▶ EXERCISE TEXT:
☆ ☆ ☆ ☆

RichPort | June 28, 2006 at 1:57 pm
What a fresh bright “I just snorted in the ladies room again look”. It really suits her.
endometriorama | June 28, 2006 at 1:58 pm
she looks like a deformed gillian anderson in the first picture. GET THAT LIPSTICK OFF YOUR TEETH.
where is charlize? i need to see something hot.
suzy | June 28, 2006 at 1:59 pm
white suit, silver bag, yellow shoes, red lipstick bad hair
wtf is wrong with her!!!
jkough | June 28, 2006 at 2:00 pm
WARNING HOLLYWOOD!!
Keep your stylist happy.
This is an example of what happens when you piss him off.
pop | June 28, 2006 at 2:00 pm
i’ll be honest with you – i’ve got quite the back-ache from digging up my grandmother for this photoshoot….thanks Nana! Your value has surpassed my past-due payments on that iron lung of yours…
http://www.popculturepundit.blogspot.com/
A | June 28, 2006 at 2:03 pm
You can tell she has freckles until you get up on her, then they are all over the place
funkygoldmedallions | June 28, 2006 at 2:03 pm
Lindsay Lohan is a firecrotch. She has, like, freckles on her nipples and she totally does coke off Wilder Valderamma’s toupe. She has crack-whore knees and she’s such a firecrotch. She’s only worth, like, $7,000,000.00. It’s disgusting.

☆ ☆ ☆ ☆

▶ SUPPLIED RECORDS:

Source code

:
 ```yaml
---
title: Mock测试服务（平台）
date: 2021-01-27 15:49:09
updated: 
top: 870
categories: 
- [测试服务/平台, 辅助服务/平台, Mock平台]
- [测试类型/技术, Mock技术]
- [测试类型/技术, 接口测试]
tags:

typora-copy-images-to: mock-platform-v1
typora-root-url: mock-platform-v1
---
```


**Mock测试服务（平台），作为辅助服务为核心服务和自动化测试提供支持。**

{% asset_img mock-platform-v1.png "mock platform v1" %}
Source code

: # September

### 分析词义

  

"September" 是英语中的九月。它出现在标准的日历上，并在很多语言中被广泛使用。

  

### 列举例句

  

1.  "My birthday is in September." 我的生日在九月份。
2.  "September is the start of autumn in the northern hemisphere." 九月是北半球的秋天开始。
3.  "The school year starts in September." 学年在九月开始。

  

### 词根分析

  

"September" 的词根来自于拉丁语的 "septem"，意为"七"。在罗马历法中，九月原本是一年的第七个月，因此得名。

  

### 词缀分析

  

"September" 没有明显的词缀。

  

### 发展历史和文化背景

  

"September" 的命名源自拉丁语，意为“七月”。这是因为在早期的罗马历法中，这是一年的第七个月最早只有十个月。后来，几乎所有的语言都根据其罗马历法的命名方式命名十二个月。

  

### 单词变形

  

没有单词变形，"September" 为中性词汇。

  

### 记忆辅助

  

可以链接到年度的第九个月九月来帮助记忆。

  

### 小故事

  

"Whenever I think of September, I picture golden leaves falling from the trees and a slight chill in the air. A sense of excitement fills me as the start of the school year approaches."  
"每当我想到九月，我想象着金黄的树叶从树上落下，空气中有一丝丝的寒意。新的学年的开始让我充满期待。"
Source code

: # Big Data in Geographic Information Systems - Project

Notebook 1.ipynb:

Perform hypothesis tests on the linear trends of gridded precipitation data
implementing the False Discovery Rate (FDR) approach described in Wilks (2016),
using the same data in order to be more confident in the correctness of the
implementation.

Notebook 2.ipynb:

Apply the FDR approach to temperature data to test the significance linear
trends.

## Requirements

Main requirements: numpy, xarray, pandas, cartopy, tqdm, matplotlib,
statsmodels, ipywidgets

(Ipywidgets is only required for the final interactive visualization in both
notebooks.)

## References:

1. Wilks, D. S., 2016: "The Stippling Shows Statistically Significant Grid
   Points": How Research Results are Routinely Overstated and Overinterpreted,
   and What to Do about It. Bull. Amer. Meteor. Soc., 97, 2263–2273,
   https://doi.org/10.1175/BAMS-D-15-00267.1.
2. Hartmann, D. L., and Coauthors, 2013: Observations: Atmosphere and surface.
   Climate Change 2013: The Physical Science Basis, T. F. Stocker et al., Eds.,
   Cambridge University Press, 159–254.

☆ ☆ ☆ ☆

▶ ACTIVITIES:
[1] In the comment thread, what color are the shoes in suzy's list?
[2] Copy the stretch of the comment thread from "where is charlize?" through "piss him off.".

▶ ANSWERS FOR THE EXERCISE:
[1] Yellow.

[2]
where is charlize? i need to see something hot.
suzy | June 28, 2006 at 1:59 pm
white suit, silver bag, yellow shoes, red lipstick bad hair
wtf is wrong with her!!!
jkough | June 28, 2006 at 2:00 pm
WARNING HOLLYWOOD!!
Keep your stylist happy.
This is an example of what happens when you piss him off.